I then asked the students which sample mean was the best estimate of the population mean and to explain their thinking. Four students were willing to offer their opinions and they gave reasons such as it seemed like the number in the middle. Interestingly, two students selected 172 cm and two others selected 168 cm.

I then asked the same question regarding the sample ranges. This discussion went differently. One student immediately realized that the largest value, 30 cm, was the closest to the population range. The same student continued and argued effectively that the range was at least 33 cm and that no sample would ever have a range greater than the population range.

We observed and discussed how the various sample statistics deviated from each other. We discussed the centers of the sample distributions. And then I asked the class which of the two statistics they thought was unbiased. One student bravely spoke up and said the sample ranges were unbiased and offered up his reasoning. The others listened and then, respectfully, argued against his claim and presented their own reasoning.

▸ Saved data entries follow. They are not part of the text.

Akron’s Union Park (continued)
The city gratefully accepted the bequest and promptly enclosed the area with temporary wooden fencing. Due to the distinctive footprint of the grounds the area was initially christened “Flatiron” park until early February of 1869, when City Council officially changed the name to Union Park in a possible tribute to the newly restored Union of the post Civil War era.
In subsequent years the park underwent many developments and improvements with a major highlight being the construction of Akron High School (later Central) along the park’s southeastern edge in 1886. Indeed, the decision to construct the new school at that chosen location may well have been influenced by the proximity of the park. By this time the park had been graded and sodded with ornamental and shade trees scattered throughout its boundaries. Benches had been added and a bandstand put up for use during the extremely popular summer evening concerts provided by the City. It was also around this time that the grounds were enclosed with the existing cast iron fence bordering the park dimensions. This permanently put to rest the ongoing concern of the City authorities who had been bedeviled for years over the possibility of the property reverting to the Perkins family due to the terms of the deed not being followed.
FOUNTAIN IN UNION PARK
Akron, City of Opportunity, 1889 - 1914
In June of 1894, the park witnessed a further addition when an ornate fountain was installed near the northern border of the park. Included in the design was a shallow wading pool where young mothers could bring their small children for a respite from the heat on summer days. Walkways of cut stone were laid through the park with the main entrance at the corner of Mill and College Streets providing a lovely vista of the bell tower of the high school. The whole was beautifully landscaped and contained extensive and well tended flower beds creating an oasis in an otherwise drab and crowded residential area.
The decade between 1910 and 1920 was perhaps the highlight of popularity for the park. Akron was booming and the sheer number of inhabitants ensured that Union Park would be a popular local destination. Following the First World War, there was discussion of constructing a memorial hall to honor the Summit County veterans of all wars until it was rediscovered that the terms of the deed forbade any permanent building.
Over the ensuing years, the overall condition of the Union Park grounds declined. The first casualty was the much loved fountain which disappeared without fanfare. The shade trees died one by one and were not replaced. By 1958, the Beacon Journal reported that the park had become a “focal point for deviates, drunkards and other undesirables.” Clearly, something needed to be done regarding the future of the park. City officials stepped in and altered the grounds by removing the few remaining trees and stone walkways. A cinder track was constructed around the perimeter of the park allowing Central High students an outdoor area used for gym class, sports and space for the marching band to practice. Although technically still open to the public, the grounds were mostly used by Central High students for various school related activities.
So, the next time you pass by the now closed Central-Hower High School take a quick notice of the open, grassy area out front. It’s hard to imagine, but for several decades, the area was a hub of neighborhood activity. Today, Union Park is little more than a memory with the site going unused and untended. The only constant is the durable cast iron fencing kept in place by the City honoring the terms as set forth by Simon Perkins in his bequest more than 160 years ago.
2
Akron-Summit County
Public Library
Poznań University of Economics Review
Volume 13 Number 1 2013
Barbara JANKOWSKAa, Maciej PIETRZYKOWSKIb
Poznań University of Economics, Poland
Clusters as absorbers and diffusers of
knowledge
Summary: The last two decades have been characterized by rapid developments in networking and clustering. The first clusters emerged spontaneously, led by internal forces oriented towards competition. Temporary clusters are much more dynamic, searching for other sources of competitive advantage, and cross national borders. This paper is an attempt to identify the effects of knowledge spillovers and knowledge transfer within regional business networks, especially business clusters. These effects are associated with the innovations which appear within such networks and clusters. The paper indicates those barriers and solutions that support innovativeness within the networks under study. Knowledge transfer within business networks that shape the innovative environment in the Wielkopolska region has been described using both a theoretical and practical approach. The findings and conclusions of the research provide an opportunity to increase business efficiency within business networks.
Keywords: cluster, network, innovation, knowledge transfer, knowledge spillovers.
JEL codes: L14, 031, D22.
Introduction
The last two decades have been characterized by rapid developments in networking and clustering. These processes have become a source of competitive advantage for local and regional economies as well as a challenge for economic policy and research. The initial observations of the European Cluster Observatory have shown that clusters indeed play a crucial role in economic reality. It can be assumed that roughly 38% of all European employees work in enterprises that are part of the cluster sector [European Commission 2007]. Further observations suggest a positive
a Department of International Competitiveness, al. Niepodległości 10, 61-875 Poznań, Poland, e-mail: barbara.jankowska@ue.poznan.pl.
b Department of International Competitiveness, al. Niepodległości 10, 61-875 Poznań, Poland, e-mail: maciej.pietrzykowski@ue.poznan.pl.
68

The population parameters were then shared. We then drew dotplots of the sampling distributions and added in the population values to the dotplots so the students could visualize how the sample ranges were all less than the population range and how the sample means fell on either side of the population mean. We also discussed how the sample ranges deviated on average more from the population range than the sample means deviated from the population mean.

The dotplots were very effective. We talked about how the population parameter is the target and the sample statistics are our attempts to hit that target. Using this lens, it was easy to see how the sample mean was a better estimator than the sample range.

This was only a 35-minute class, so we did not get into how we could improve the accuracy of our estimates (so how to affect variability), but that would be an easy extension. Again, a dotplot could be used to show various levels of accuracy dependent on sample size.